Your network blocks the Lichess assets!

lichess.org
Donate

Analyzing blitz ELO disparities among major chess websites

ChessAnalysisLichessOver the board
A statistical review and in-depth analysis of differences in blitz ratings within the two largest online chess sites

I've been asked a hundred times too many about my rating on chess.com and Lichess by random beginners. When I proudly announce my hard-earned 2400 rapid, they immediately start asking me if I'm a GM. They all seem to share that same disappointed look on their faces when I burst their bubble and tell them that I'm not even close.

All these mini-conversations have raised a curiosity within me about what online ratings actually translate to in real life. In a perfect, boring ELO world, a 2400 online ELO would equal a 2400 FIDE rating, and I would be a happy IM. But this is far from a perfect ELO world—and this is mainly because of rating disparities.

What are rating disparities?

Rating disparities are quite self-explanatory. Basically, they're ELO differences among different federations or player pools.

Let's take my aforementioned online rapid ELO of 2400 as an example. My rapid rating on Lichess is 2400. However, I'd be squashed by a real 2400 in a matter of seconds, and my real level lies closer to 1900 FIDE. Therefore, my Lichess rating has a "disparity" of 500 ELO beyond my FIDE rating.

This process has occurred to a major extent throughout the online chess world, and that extent is exactly what I'm going to analyze in this blog.

Procedure/methodology

I will be using blitz data/ratings for my study on online websites, as it is the most consistently played among masters over both online and face-to-face. I would really love to use Rapid as a comparison for classical, but masters simply don't play the time control as much.

I will also be using FIDE blitz ratings as the base blitz "skill level" for a player, as FIDE ELO is the most objective/standard rating.

There are seven main steps I took to calculate and analyze rating disparities for chess.com and Lichess. If you're a statistician or good with math/data, please tell me if I did anything wrong.

  1. Fetched blitz rating data for a selection of 35 masters with Lichess/chess.com accounts with roughly 1000 or more blitz games on either site. I made sure to leave out accounts not active in the past 3-4 years.
  2. Calculated differences between FIDE and Lichess/chess.com ratings (Website - FIDE = difference).
  3. Averaged these 35 differences to get a mean disparity value (MDV).
  4. Calculated standard deviation (SD) based on all collected data account for outliers and extremes.
  5. Calculated coefficient of volatility (CV) as a percentage using the formula SD ÷ MIV. The higher the CV percentage is, the more volatile the data set is.
  6. Calculated mean absolute deviation (MAD) to determine the average distance of each data point from the MIV.
  7. Analyzed and compared results.

I may do a more extensive study of disparities and/or inflation in the near future with many more data sets, master players, and ratings to come, but as this is my first rodeo with research, I kept the data set relatively concise.

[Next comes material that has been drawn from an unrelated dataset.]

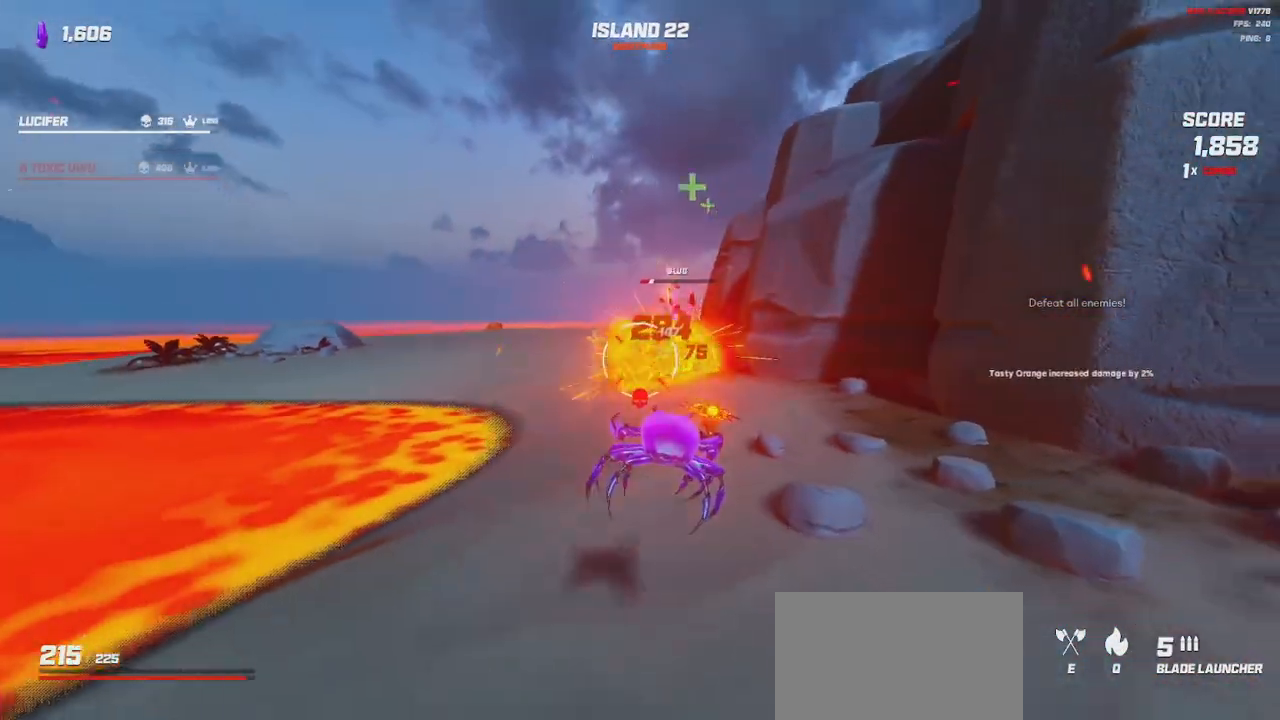
{"keys": ["d", "s"], "mouse": ["left"], "events": [[216, "space", "down"], [266, "space", "up"]]}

Rating disparities within chess.com and Lichess, calculated and crunched

Tables & charts

Code_Generated_Image (1).png

WebsiteMean Disparity ValueS.D.C.V.M.A.D.
Chess.com+499.688.117.6%67.4
Lichess+231.993.640.6%72.4

What conclusions can we derive from this data?

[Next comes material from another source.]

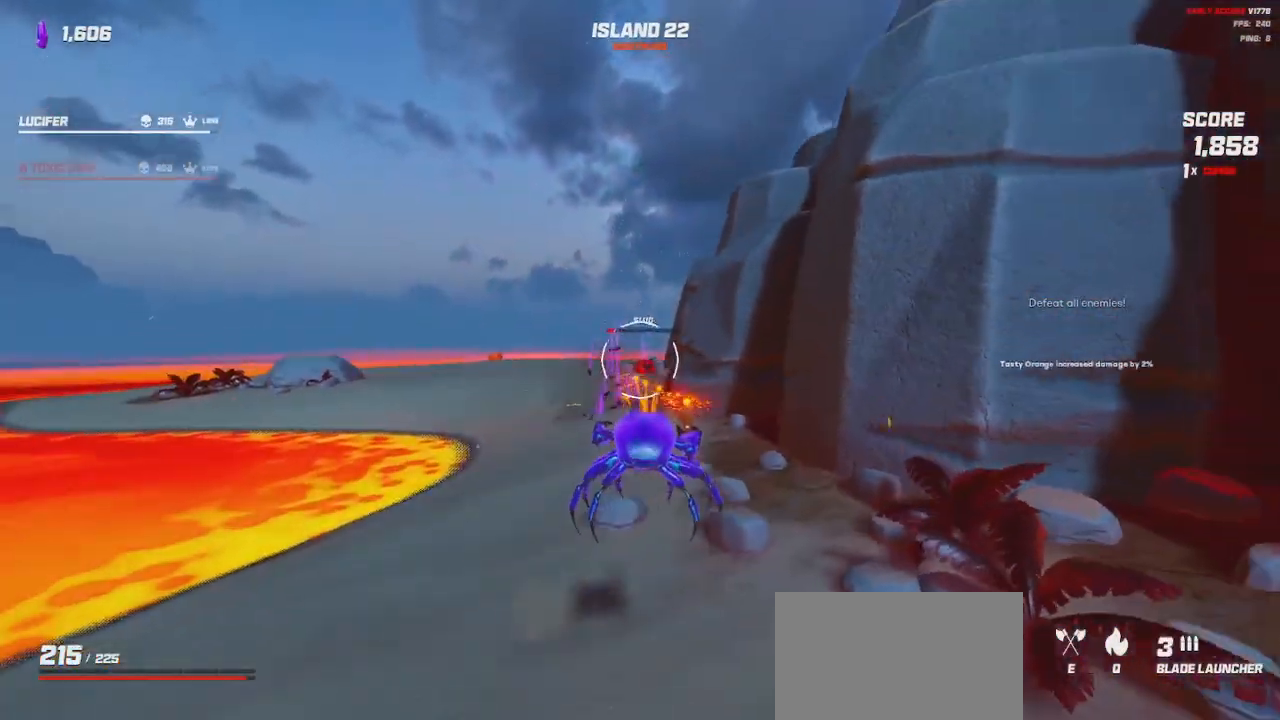
{"keys": ["shift", "w"], "mouse": [], "events": [[233, "s", "up"], [233, "space", "down"], [316, "mouse_left", "up"], [333, "space", "up"], [366, "shift", "down"], [366, "w", "down"], [400, "d", "up"]]}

There's one main thing I'm sure all of us have noticed—chess.com consistently experiences higher positive rating disparities in blitz, with an MDV over 250 points higher than that of Lichess. However, it's important to try to analyze the "why" of these differences, and after thinking and researching about this exact question for a bit too long, I believe I've reached a solid conclusion.

Higher blitz ratings at the master level on chess.com can be attributed to two main factors: the website's much larger player base and its different systemic approach to calculating ELO.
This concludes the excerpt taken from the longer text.